Recorded information:
-- -- --

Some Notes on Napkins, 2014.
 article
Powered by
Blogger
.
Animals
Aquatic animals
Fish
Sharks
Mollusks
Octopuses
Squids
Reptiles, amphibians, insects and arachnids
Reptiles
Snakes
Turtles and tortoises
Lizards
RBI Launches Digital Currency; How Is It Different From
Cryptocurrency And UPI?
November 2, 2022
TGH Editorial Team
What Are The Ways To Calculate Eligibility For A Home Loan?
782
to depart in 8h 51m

-- -- --

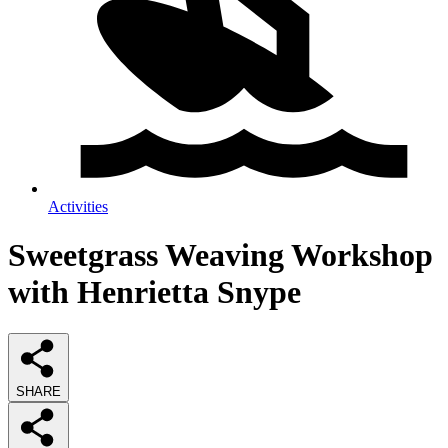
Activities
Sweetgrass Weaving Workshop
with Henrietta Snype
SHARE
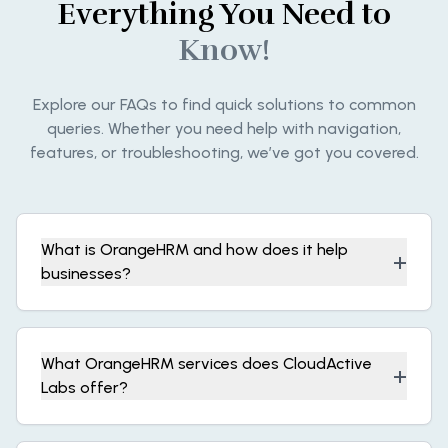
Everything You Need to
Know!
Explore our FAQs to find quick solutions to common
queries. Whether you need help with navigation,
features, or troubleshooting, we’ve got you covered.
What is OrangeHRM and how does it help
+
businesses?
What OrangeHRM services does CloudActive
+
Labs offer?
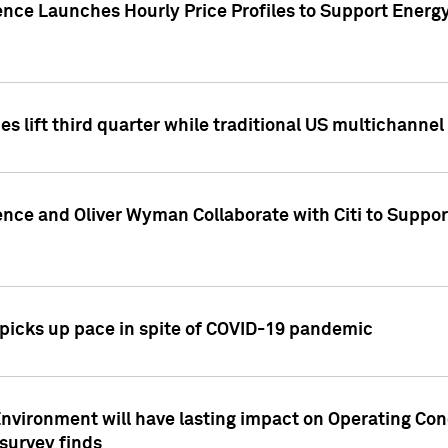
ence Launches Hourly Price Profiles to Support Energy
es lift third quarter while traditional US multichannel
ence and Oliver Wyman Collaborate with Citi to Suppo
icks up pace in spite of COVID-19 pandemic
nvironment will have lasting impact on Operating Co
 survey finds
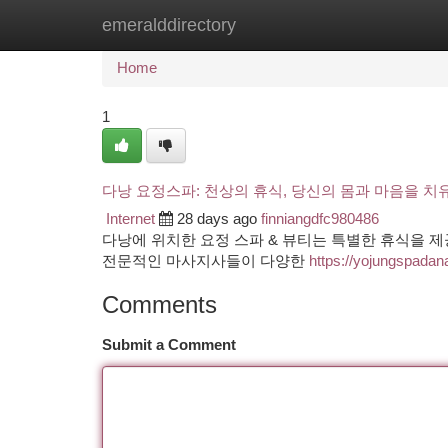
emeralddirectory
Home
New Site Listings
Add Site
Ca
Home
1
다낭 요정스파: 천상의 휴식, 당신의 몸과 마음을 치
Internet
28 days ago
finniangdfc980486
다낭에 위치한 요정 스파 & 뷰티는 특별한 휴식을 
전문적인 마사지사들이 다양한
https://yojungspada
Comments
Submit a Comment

-- -- --

Goal of the exercise: Please copy the lines above from the line with "다낭에 위치한 요정 스파 & 뷰티는 특별한 휴식을" up to and including the line with "Submit a Comment", exactly as written and with nothing else.

Result:
다낭에 위치한 요정 스파 & 뷰티는 특별한 휴식을 
전문적인 마사지사들이 다양한
https://yojungspada
Comments
Submit a Comment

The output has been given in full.